Posted on in Business News , Cycles News , Political News

cycle pathDecarbonising transport: setting the challenge is the latest document to be published by the Department for Transport (DfT) late last week, stating the current challenges and steps to be taken when developing the transport decarbonisation plan.

The document describes how the Government intend to work with others to develop a transport decarbonisation plan in order to reduce transport emissions and ensure the challenge to reach net zero transport emissions by 2050 is met. The document also reviews existing climate policies in transport as well as existing forecasts of future transport emissions from each mode of transport, plus as a whole.

"Public transport and active travel will be the natural first choice for our daily activities," writes Transport Secretary Grant Shapps in the foreword. "We will use our cars less and be able to rely on a convenient, cost-effective and coherent public transport network."

The document goes on to list, "Accelerating modal shift to public and active transport," as the first of six strategic priorities for the plan, which seeks to deliver a net zero emissions transport system.

To achieve that, the DfT says it aims to...

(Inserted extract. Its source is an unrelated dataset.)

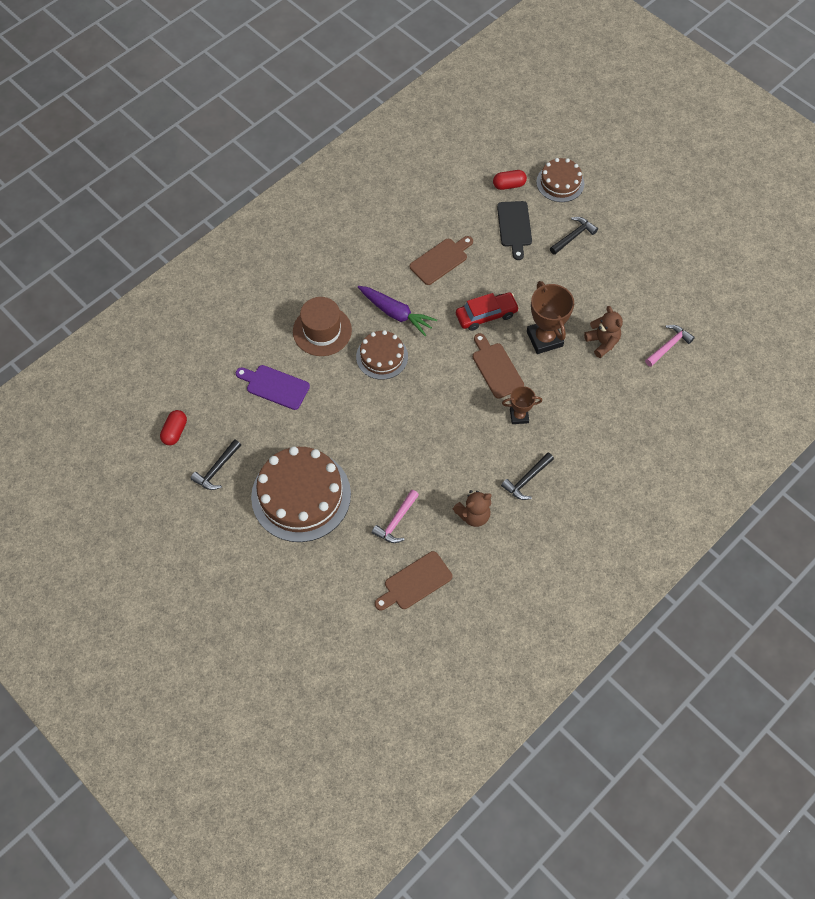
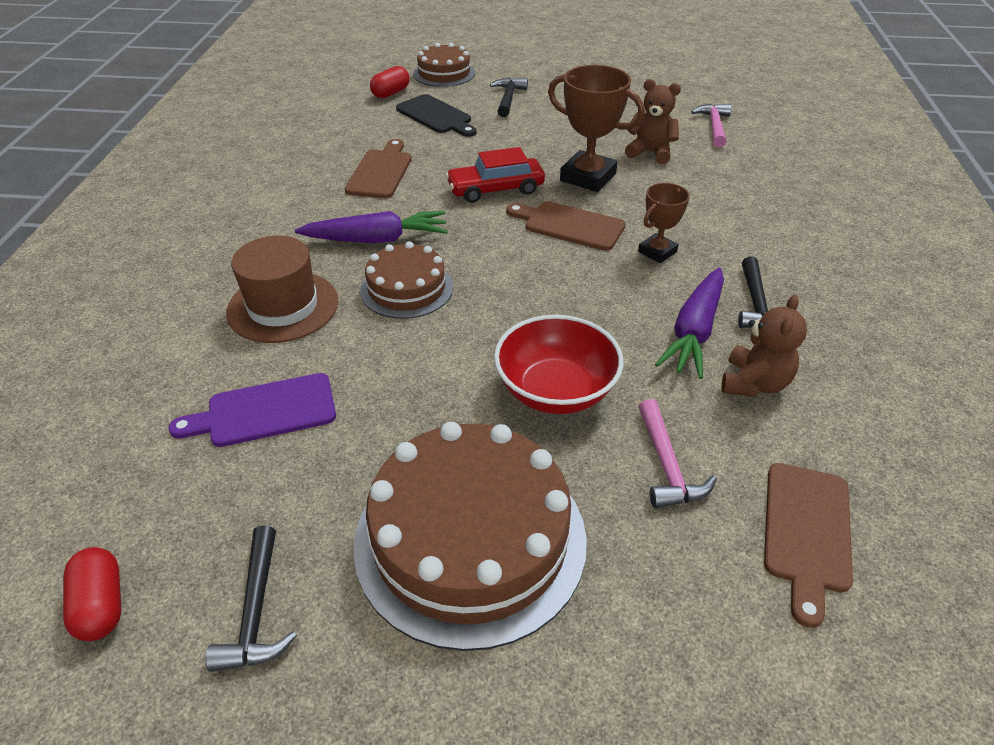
camera: 40 degrees left, 20 degrees down
(390, 458) = (555, 391): none -> red bowl
(480, 472) = (694, 331): none -> purple carrot
(486, 315) = (495, 189): red car -> red car turned 135 degrees counterclockwise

  • Help make public transport and active travel the natural first choice for daily activities
  • Support fewer car trips through a coherent, convenient and cost-effective public network; and explore how we might use cars differently in future
  • Encourage cycling and walking for short journeys
  • Explore how to best support the behaviour change required
 
Transport Secretary Grant Shapps said: "Public transport and active travel will be the natural first choice for our daily activities. We will use our cars less and be able to rely on a convenient, cost-effective and coherent public transport network."
 
"Public transport and active travel will be the natural first choice for our daily activities"
 
 
Mr Shapps said the shift in emphasis away from driving - where possible - could improve people's health, create better places to live and travel in, and also promote clean economic growth.

Cycling UK policy director Roger Geffen commented: "It's absolutely amazing. This makes Grant Shapps the first government minister in the UK to talk about traffic reduction since John Prescott tried (and failed) to achieve this aim in the late 1990s.

"There are some holes in the document, but it suggests that the government really does seem to be taking climate change seriously."

Former Commons Transport Chair Lilian Greenwood said the contents were, "incredibly welcome if the rhetoric matches the reality," but pointed out that would require a significant change in investment.

"Right now all our energies are on tackling the coronavirus but when we come out the other side we have an equally serious emergency because emissions from transport have to be tackled if we are serious about turning around the future of the planet for coming generations.

"It's great if the first choice is to be public transport and active transport - but that does mean the government has to change radically investment."

​The transport decarbonisation plan will be published in later in 2020.